A few interesting things about spring flowers you may not know.
Ok, so it isn’t quite spring yet, but we are so nearly there, and I know we have all been spotting those daffodils coming up!
Here are some fun facts and legends about a few of my favourite spring blooms.
Botanical name: Anemone
The name Anemone derives from Greek, it means ‘wind flower’ which signifies the wind that blows the petals open, will in turn, blow the dead petals away.
Although it is poisonous, it has been used to treat cramps and menstrual problems.
In the Greek myth of Aphrodite and her mortal love Adonis, the anemone flower is said to have grown from the ground where her tears and his blood touched the earth after he was killed.
Botanical name: Tulipa
Although Holland is famed for its tulips, they actually originated in Turkey, and were first cultivated as early as 1000 AD.

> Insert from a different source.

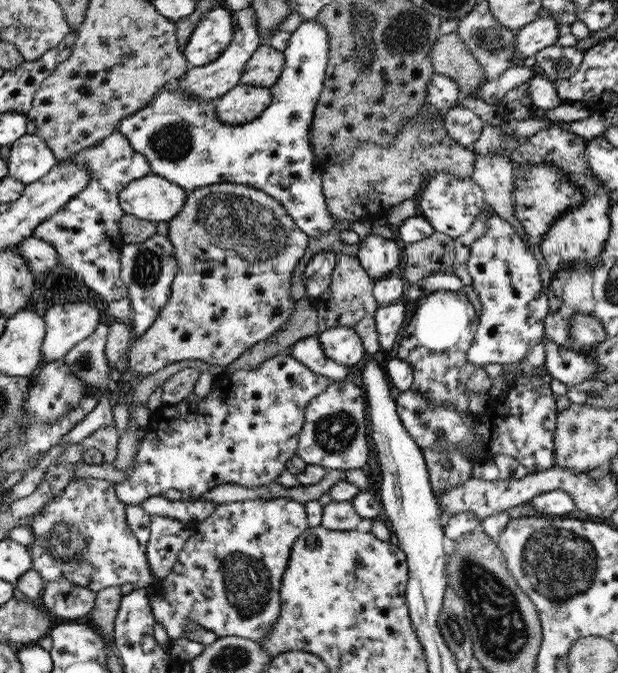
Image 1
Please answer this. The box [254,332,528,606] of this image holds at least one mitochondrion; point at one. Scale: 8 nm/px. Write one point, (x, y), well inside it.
(336, 431)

It wasn’t until the 16th century that they were introduced to Europe and the Netherlands, where they started to create huge fields of tulips.
Tulips were once the most expensive flower you could purchase. During the 17th century in Holland, tulip bulbs were more valuable than gold. This was known as ‘tulip mania’ and was due to an infection of tulip bulbs of the ‘tulip breaking virus’ which created variegated patterns in the petals, these patterns were much admired, making them very desirable.
Cut tulips continue to grow in your vase at least another inch.
Botanical name: Rananculus asiaticus
The name comes from the Latin words; Rana meaning ‘frog’ and Unculus meaning ‘little’ as it was often found near water.
It is the same family as the buttercup that we all used to pick and put under one another’s chins as children, while asking ‘do you like butter?’
The soft buttery petals contain mirror flat cells, which mean they bounce back light via an air gap between them, and actually reflect uv light.
Buttercups are poisonous, and most animals will graze around it.
The national flower of Wales, but originated in Southern Europe and North Africa. The Romans brought daffodils to Britain, believing that the sap from them had healing powers.
They are in fact poisonous, and it is this sap that can often damage other flowers. So if you want to place them in a vase with other flowers, then first give them a drink in their own water for 24 hours.
The poison can get on your hands too, so always wash your hands after handling cut daffodils, to avoid the ‘daffodil itch’.
There is a Greek myth about Narcissus, who became obsessed with his own reflection in water, so much so, that he drowned in the water, and the narcissus flower grew from where he died.